Goal of the exercise →
Quote the line containing "auto; color: #2e9ad4;" and all lines that follow it in the listing below, exactly as written.

Data to use →
+ + + +

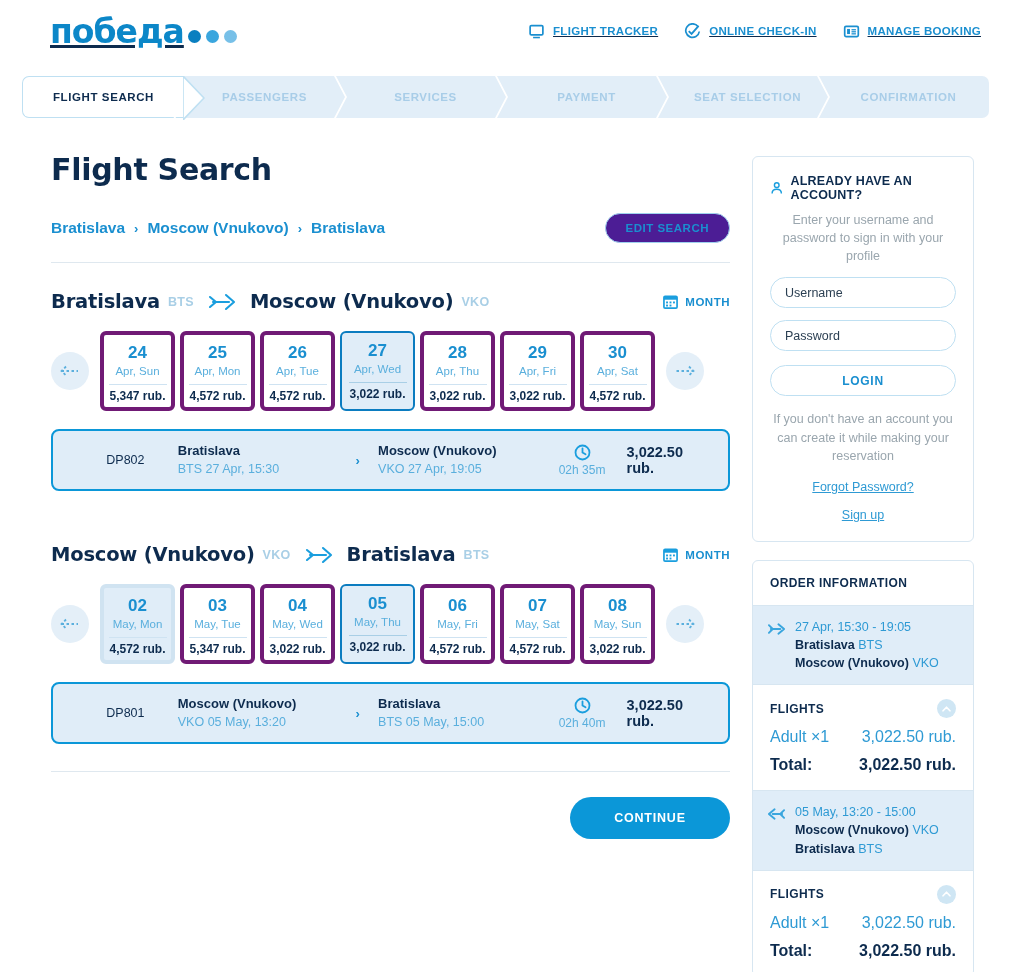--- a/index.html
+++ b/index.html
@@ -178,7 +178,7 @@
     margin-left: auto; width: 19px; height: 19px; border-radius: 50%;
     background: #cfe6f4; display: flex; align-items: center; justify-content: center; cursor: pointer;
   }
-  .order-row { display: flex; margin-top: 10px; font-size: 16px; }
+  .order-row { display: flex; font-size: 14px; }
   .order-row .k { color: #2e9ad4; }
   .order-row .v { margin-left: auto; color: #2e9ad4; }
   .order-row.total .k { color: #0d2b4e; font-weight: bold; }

+ + + +

Response area →
   .order-row .v { margin-left: auto; color: #2e9ad4; }
   .order-row.total .k { color: #0d2b4e; font-weight: bold; }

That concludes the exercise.